#### What is being asked:
Repeat precisely the span of lines below that opens with the line containing "接下来是具体的注册步骤：" and closes with the line containing "激活成功后，你的eSIM卡就", both included.

[Data extracted from a collection]
++++++++++++++++++++
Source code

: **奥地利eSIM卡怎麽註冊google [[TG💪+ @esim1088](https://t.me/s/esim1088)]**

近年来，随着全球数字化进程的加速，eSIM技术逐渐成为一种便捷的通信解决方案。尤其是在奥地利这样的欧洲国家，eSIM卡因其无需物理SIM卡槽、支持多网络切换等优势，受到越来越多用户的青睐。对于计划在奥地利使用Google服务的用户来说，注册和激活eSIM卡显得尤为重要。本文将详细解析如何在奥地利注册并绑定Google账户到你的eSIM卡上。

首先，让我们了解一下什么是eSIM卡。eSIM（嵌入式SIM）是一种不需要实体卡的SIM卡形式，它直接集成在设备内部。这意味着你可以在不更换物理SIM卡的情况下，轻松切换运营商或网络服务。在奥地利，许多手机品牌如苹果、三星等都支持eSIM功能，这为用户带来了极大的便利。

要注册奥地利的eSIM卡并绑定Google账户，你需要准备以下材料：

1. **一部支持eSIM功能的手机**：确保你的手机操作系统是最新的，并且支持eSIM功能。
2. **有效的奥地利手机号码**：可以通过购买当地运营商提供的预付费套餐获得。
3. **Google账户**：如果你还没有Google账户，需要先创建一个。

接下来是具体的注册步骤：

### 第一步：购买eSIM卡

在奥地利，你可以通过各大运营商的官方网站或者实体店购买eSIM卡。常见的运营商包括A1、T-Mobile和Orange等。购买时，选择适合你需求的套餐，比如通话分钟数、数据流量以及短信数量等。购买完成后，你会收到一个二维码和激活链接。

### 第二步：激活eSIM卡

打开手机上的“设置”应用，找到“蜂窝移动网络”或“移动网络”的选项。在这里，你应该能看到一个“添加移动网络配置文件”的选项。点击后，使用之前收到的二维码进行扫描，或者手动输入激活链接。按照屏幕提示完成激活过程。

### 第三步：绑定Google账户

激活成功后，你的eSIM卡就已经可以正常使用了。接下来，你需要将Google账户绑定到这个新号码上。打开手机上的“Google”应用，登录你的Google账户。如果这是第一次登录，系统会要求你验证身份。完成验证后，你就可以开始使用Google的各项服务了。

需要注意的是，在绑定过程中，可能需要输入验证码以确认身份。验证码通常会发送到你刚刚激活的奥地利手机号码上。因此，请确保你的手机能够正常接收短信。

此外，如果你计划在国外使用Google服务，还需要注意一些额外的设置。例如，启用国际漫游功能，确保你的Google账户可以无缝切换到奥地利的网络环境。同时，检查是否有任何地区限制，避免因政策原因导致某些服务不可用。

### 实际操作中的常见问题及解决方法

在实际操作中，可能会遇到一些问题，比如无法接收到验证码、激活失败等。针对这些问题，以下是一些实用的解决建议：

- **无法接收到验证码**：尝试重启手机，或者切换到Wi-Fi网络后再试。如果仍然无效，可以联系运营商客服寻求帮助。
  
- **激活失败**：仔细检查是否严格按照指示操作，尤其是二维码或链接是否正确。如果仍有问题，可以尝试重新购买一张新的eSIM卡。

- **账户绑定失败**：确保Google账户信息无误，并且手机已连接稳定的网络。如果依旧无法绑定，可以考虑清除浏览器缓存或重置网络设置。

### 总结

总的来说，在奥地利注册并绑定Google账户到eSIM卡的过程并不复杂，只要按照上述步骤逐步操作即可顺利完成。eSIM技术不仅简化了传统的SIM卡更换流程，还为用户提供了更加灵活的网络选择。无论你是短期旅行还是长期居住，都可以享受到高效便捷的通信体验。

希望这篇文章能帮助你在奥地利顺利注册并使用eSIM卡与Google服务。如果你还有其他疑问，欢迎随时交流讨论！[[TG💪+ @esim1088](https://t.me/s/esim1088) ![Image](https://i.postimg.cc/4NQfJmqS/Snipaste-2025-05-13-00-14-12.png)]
++++++++++++++++++++
#### Response:
接下来是具体的注册步骤：

### 第一步：购买eSIM卡

在奥地利，你可以通过各大运营商的官方网站或者实体店购买eSIM卡。常见的运营商包括A1、T-Mobile和Orange等。购买时，选择适合你需求的套餐，比如通话分钟数、数据流量以及短信数量等。购买完成后，你会收到一个二维码和激活链接。

### 第二步：激活eSIM卡

打开手机上的“设置”应用，找到“蜂窝移动网络”或“移动网络”的选项。在这里，你应该能看到一个“添加移动网络配置文件”的选项。点击后，使用之前收到的二维码进行扫描，或者手动输入激活链接。按照屏幕提示完成激活过程。

### 第三步：绑定Google账户

激活成功后，你的eSIM卡就已经可以正常使用了。接下来，你需要将Google账户绑定到这个新号码上。打开手机上的“Google”应用，登录你的Google账户。如果这是第一次登录，系统会要求你验证身份。完成验证后，你就可以开始使用Google的各项服务了。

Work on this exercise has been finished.